One day my younger daughter, at the age of five, idly sat on a stool in the foyer of our abode. My older daughter and I in the meantime were discussing the details of a situation. To our surprise my younger daughter interjected by telling me to follow God’s Plan. You have to follow God’s plan, Mommy, she said, clenching her fist and staring me in the eyes. She was a miniature politician in the moment. I put on a broad smile at her and her matured input and wanted to know where she had heard that statement. The reveal was Sunday School. Damn, my baby is learning at Sunday School, I said to myself.

But what if I don’t want to follow God’s Plan? Every tub must sit on its own bottom is one of my favorite sayings. It also reads like a plan. We are responsible for charting our own course. Here we are in the year 2020 where most people have dubbed it “vision year”. And appropriately so as the number 2020 is associated with the eyes. With such a number in our space, it’s the perfect time to set our sights on something good. Desires. Ambition. Success. Focus on being a better person. Be kind to oneself and others. Lose weight. Gain weight. Travel. Join an exercise class. Become a millionaire or marry one. Buy a new home. Keep fingers crossed with the hope of finding a sincere person with whom to have a sober and healthy relationship. Tackle anything which in the past had seemed far fetched or out of reach.

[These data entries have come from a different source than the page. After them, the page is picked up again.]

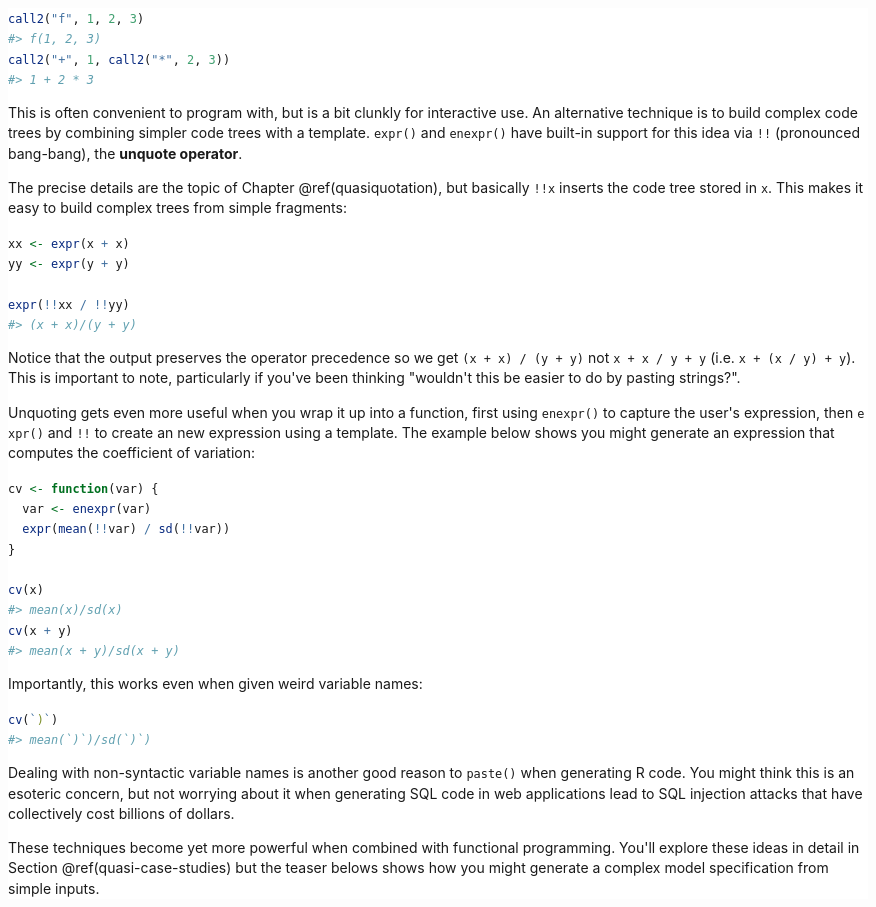 
```r
call2("f", 1, 2, 3)
#> f(1, 2, 3)
call2("+", 1, call2("*", 2, 3))
#> 1 + 2 * 3
```

This is often convenient to program with, but is a bit clunkly for interactive use. An alternative technique is to build complex code trees by combining simpler code trees with a template. `expr()` and `enexpr()` have built-in support for this idea via `!!` (pronounced bang-bang), the __unquote operator__. 

The precise details are the topic of Chapter \@ref(quasiquotation), but basically `!!x` inserts the code tree stored in `x`. This makes it easy to build complex trees from simple fragments:


```r
xx <- expr(x + x)
yy <- expr(y + y)

expr(!!xx / !!yy)
#> (x + x)/(y + y)
```

Notice that the output preserves the operator precedence so we get `(x + x) / (y + y)` not `x + x / y + y` (i.e. `x + (x / y) + y`). This is important to note, particularly if you've been thinking "wouldn't this be easier to do by pasting strings?".

Unquoting gets even more useful when you wrap it up into a function, first using `enexpr()` to capture the user's expression, then `expr()` and `!!` to create an new expression using a template. The example below shows you might generate an expression that computes the coefficient of variation:


```r
cv <- function(var) {
  var <- enexpr(var)
  expr(mean(!!var) / sd(!!var))
}

cv(x)
#> mean(x)/sd(x)
cv(x + y)
#> mean(x + y)/sd(x + y)
```

Importantly, this works even when given weird variable names:


```r
cv(`)`)
#> mean(`)`)/sd(`)`)
```

Dealing with non-syntactic variable names is another good reason to `paste()` when generating R code. You might think this is an esoteric concern, but not worrying about it when generating SQL code in web applications lead to SQL injection attacks that have collectively cost billions of dollars. 

These techniques become yet more powerful when combined with functional programming. You'll explore these ideas in detail in Section \@ref(quasi-case-studies) but the teaser belows shows how you might generate a complex model specification from simple inputs.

New Year’s resolutions are expected. It’s a journey, not a fad in my opinion. Participants of New Year’s resolutions project solemnity in the same manner they would assume positions to an office of high calling. Loyal and trustworthy. Or, perhaps their seriousness can be measured against the undertaking of the oath of marriage. To have and to hold. Great testimonials are banked on along the journey or at the end. But amidst high hopes, embosomed resolutions are set to fail for some people. Perhaps a resolution gives a moonbeam effect. It shines bright at first and then begins to fade by the end of the first week of the new year. And by the third month becomes a figment of one's imagination. But hope shouldn’t be lost among the repeat offenders of resolutions. A  plan can be installed anytime.

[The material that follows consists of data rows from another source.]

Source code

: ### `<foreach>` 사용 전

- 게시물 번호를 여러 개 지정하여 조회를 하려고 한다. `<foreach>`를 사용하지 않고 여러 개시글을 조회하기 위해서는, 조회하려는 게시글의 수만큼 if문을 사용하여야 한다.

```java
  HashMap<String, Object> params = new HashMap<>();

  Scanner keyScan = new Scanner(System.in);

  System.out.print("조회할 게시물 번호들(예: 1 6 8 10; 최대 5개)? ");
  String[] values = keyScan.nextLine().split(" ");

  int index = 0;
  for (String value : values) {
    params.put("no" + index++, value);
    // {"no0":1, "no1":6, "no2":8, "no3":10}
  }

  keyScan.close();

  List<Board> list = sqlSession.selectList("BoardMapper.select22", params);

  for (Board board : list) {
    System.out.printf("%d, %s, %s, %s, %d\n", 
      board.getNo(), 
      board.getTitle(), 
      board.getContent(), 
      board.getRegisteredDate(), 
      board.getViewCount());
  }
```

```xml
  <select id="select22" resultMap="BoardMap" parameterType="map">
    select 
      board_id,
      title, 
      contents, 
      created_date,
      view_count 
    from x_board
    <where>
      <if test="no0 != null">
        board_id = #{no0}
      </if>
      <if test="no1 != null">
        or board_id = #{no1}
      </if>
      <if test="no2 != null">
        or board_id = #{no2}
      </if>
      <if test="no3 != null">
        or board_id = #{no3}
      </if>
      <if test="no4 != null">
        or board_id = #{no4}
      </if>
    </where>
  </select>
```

The street language defines New Year’s resolutions as: same shit different day...just a change in year. In my opinion doing certain tasks requires a strong mindset. And so it is when carrying out resolutions and goals. There must be a plan. A blueprint. There should be precision, focus,   determination and movement for a plan to come to fruition. It requires constant hands on along the way as in operating a standard vehicle, a stick shift. It’s not an automatic and cruise control effort in the case of Plan Your Plan And Work Your Plan...2020 vision.


Should obstacles surface while a plan is in motion, remain confident. Do not be deterred by the noise: violence, greed, hate, racism, ego, arrogance, lackadaisical attitude, liars, doubt, naysayers and political dogma. Move towards your goal.

Tah-tah! Use your 2020 vision to execute your plan.